*** Opening Text for analysis ***

So, that lead to empty inputSplits here org.janusgraph.hadoop.formats.hbase.HBaseBinaryInputFormat#getSplits
@mad any idea why metadata is empty?
@farodin91
Actually root cause is spark https://spark.apache.org/docs/3.2.0/core-migration-guide.html#upgrading-from-core-31-to-32
Since Spark 3.2, spark.hadoopRDD.ignoreEmptySplits is set to true by default which means Spark will not create empty partitions for empty input splits. To restore the behavior before Spark 3.2, you can set spark.hadoopRDD.ignoreEmptySplits to false.
So, just put spark.hadoopRDD.ignoreEmptySplits=false to hbase-read.properties and hbase-read-snapshot.properties
@mad Thank you.
@mad Updated
@farodin91
3.6 has some breaking changes https://github.com/apache/tinkerpop/blob/master/CHANGELOG.asciidoc - (breaking) mark
Do we need to take this into account?
@mad All breaking changes, i've handled multiple breaking changes. https://issues.apache.org/jira/browse/TINKERPOP-2507 and gryo removal.
@porunov Would you like to review it again?

*** Closing Text for analysis ***
*** Opening Dataset content ***

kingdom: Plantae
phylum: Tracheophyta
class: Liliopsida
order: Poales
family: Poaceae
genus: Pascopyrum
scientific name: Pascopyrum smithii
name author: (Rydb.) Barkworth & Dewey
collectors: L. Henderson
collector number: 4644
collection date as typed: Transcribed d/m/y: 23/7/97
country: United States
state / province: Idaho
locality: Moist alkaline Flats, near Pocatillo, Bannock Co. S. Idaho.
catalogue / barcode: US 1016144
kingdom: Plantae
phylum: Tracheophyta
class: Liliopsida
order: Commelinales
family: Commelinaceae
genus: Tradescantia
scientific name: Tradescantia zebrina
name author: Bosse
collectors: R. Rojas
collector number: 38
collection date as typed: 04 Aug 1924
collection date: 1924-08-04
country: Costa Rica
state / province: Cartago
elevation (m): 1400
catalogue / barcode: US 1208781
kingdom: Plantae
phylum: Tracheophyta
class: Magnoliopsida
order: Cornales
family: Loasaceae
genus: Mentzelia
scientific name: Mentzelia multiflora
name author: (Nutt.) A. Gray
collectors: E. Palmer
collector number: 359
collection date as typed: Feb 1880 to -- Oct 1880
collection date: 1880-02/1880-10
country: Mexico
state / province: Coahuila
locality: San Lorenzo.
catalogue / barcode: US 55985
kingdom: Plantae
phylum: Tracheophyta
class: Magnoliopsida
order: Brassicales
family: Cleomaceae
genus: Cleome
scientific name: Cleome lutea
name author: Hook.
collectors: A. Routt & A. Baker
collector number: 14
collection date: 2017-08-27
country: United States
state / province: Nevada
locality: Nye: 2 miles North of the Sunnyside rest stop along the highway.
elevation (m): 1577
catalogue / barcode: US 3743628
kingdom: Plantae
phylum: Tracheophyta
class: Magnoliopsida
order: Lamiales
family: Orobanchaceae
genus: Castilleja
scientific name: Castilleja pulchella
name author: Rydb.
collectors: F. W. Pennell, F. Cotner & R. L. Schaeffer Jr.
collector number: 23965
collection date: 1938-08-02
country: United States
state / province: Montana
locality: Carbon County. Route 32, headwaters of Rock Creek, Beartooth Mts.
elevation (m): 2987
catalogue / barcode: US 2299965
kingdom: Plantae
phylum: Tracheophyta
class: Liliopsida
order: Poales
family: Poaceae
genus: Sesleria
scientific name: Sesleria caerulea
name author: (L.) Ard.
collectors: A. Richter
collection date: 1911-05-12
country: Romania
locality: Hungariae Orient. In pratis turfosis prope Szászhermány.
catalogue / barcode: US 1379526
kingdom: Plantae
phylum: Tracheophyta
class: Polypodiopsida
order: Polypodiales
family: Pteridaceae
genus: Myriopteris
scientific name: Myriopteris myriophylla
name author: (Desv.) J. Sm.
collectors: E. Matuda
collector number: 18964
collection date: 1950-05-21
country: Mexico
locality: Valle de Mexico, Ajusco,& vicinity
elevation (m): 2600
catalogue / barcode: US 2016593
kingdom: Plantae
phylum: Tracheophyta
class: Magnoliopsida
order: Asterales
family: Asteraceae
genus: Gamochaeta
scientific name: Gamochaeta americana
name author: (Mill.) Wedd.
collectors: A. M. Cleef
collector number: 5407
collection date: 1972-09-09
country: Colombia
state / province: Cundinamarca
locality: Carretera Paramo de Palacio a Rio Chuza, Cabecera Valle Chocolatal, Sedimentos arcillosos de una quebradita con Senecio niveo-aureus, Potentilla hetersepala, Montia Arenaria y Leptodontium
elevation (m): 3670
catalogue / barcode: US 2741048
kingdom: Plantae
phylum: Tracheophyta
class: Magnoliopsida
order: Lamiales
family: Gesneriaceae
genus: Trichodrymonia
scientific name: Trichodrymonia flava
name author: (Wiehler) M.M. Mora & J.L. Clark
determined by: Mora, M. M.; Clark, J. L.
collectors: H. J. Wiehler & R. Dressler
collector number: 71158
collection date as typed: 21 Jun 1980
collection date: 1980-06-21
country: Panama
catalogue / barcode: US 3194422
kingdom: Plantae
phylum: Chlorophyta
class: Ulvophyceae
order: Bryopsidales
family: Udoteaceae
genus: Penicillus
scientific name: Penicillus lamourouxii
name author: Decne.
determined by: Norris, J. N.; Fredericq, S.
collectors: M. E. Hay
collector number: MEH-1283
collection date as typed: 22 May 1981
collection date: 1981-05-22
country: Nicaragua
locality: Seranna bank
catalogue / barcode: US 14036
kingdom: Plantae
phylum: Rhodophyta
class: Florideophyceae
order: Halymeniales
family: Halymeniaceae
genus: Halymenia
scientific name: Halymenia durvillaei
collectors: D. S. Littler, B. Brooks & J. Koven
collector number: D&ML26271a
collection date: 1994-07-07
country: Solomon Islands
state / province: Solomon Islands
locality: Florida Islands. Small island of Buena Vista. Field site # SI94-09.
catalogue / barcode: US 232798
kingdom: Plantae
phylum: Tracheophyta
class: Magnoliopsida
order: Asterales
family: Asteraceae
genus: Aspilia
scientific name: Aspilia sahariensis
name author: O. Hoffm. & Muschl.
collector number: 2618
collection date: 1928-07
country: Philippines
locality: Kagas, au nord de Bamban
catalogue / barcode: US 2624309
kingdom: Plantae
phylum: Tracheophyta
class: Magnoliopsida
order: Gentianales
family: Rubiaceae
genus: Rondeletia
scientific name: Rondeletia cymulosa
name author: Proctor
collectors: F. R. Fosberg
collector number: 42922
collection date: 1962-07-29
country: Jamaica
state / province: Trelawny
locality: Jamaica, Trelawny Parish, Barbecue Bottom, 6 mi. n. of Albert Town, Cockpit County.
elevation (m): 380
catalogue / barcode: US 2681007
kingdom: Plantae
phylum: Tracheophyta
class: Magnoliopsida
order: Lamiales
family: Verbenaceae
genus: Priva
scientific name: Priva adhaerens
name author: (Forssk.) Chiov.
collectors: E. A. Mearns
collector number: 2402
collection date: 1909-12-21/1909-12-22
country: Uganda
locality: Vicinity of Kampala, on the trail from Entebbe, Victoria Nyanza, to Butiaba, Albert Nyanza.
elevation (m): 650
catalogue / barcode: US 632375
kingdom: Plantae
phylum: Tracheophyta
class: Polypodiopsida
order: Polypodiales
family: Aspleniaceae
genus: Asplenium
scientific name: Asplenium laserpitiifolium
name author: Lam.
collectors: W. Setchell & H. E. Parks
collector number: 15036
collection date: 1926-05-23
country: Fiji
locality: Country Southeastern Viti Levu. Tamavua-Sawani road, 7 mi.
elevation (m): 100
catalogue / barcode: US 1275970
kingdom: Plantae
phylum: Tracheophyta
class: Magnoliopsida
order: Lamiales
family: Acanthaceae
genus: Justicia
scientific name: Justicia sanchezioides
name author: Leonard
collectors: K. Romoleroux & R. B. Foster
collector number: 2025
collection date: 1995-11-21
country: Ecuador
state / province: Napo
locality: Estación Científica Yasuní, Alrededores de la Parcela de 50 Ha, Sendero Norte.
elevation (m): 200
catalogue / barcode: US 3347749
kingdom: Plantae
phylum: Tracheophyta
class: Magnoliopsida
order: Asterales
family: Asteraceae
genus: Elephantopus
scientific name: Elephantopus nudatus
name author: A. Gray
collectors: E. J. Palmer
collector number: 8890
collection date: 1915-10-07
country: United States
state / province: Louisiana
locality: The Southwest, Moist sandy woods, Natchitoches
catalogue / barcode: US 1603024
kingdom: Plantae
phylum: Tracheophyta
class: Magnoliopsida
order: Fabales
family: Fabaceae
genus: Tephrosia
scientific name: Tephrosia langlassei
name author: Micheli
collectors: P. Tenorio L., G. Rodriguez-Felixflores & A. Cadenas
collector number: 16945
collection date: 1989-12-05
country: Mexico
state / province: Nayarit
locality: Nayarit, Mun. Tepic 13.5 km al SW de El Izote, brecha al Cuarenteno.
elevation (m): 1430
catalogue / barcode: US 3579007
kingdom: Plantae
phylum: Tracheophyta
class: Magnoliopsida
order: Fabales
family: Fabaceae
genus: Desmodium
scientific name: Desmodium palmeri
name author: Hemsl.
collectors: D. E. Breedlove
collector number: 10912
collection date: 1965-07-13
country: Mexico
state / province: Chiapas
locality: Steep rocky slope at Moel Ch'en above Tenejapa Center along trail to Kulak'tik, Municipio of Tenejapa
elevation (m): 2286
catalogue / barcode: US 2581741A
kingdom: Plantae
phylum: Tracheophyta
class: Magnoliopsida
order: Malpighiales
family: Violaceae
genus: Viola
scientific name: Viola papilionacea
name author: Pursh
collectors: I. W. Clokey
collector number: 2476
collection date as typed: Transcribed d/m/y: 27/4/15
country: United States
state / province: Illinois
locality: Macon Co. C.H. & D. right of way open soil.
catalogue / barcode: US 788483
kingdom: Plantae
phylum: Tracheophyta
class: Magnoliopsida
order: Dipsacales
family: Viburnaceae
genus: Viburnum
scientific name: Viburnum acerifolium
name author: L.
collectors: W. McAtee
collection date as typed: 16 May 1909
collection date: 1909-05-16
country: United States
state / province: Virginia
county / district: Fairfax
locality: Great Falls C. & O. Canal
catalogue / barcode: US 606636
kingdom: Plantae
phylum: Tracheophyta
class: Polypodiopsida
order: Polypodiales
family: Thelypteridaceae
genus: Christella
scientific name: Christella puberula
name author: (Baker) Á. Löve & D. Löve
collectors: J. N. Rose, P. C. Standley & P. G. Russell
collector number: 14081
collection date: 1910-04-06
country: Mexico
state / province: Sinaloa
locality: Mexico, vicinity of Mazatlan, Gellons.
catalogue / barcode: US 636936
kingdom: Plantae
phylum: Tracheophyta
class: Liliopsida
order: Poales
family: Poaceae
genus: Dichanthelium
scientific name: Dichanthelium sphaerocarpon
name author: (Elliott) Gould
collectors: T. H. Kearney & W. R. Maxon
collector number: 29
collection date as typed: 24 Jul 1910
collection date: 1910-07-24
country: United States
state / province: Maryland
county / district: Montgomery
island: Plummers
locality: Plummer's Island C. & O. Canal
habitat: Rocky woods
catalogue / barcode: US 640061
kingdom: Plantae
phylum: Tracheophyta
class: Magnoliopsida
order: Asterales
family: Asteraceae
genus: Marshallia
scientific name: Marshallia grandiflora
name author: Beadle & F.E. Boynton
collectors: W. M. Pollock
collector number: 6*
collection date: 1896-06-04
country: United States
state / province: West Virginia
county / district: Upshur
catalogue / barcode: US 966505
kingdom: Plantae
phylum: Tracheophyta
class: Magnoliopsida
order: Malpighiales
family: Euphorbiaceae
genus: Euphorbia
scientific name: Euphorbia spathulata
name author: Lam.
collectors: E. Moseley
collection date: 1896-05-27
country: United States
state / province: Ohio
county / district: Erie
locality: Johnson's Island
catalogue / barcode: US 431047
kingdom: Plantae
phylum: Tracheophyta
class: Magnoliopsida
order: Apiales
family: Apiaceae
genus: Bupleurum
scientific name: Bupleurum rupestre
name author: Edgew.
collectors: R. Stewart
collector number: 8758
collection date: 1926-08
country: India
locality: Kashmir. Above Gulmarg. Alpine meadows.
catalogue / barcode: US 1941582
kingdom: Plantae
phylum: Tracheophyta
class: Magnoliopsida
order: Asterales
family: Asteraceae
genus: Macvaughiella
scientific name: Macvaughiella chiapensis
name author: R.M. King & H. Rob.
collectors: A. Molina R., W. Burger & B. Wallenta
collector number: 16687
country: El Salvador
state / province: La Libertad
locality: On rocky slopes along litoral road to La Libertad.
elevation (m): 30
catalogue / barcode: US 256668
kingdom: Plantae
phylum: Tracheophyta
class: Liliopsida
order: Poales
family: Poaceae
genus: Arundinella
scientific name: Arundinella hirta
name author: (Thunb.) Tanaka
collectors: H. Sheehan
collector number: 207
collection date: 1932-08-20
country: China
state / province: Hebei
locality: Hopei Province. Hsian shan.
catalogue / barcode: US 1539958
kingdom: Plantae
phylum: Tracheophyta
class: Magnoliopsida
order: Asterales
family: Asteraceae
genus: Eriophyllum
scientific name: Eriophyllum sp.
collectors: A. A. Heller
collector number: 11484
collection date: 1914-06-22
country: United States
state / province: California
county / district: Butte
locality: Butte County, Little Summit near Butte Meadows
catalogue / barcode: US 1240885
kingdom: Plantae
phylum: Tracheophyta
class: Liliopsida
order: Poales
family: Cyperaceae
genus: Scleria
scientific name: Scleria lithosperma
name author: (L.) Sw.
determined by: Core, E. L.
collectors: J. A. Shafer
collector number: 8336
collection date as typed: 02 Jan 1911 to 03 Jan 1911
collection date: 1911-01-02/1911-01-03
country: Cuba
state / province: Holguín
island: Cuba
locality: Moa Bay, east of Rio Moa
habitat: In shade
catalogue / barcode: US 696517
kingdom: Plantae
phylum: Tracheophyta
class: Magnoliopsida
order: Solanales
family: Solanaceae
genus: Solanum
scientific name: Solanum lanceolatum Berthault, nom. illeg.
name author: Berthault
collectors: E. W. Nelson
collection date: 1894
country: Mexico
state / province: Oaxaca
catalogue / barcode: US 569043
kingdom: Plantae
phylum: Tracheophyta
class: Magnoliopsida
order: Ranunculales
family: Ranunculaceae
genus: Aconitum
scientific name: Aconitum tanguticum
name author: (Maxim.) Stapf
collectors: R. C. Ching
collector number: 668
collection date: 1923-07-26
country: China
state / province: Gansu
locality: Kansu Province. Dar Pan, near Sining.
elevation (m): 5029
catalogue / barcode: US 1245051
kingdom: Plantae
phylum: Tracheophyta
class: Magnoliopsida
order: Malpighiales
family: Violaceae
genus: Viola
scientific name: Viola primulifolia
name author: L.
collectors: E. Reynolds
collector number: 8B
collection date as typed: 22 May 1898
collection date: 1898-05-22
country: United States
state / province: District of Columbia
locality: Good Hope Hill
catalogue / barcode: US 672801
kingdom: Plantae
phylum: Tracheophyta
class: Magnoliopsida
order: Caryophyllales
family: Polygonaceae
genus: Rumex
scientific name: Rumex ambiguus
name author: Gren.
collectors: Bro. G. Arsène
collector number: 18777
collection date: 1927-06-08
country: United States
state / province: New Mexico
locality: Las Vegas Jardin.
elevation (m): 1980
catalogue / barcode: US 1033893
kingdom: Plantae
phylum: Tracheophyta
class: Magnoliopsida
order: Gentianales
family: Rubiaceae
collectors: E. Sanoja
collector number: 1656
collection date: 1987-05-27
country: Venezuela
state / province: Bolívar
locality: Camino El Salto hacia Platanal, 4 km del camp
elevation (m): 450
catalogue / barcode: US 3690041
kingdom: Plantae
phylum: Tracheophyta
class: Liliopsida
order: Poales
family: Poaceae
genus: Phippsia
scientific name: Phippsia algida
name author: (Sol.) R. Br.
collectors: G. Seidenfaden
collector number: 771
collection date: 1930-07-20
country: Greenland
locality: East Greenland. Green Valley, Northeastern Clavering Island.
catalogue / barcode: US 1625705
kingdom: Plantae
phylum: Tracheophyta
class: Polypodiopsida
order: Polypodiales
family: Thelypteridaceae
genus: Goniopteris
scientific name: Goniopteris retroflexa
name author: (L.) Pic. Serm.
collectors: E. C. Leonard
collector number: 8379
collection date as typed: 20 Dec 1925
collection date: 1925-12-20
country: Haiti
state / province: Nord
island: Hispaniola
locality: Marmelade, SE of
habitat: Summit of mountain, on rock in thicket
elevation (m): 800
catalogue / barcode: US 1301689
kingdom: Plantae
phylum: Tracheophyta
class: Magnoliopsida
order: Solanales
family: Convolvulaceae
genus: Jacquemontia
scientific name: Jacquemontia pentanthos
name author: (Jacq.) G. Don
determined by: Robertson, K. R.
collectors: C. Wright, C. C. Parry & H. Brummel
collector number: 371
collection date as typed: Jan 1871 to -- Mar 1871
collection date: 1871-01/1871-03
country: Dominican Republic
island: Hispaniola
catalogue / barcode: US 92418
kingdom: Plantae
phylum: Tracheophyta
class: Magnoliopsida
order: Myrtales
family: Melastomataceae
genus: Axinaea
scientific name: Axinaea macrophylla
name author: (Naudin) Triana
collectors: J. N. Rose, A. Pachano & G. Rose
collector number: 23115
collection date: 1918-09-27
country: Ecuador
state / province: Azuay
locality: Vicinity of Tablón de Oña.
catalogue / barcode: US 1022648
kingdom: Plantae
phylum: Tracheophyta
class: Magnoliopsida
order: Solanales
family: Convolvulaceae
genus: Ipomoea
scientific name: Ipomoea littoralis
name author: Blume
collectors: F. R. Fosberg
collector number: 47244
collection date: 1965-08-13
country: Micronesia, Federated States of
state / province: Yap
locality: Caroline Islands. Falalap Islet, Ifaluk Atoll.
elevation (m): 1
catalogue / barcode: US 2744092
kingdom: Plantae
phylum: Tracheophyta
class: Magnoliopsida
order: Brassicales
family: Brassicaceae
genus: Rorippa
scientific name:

*** Closing Dataset content ***

**Assigned task**
From the thread about empty input splits, return the stretch from "So, just put" through "review it again?" word for word.

**Answer to the exercise**
So, just put spark.hadoopRDD.ignoreEmptySplits=false to hbase-read.properties and hbase-read-snapshot.properties
@mad Thank you.
@mad Updated
@farodin91
3.6 has some breaking changes https://github.com/apache/tinkerpop/blob/master/CHANGELOG.asciidoc - (breaking) mark
Do we need to take this into account?
@mad All breaking changes, i've handled multiple breaking changes. https://issues.apache.org/jira/browse/TINKERPOP-2507 and gryo removal.
@porunov Would you like to review it again?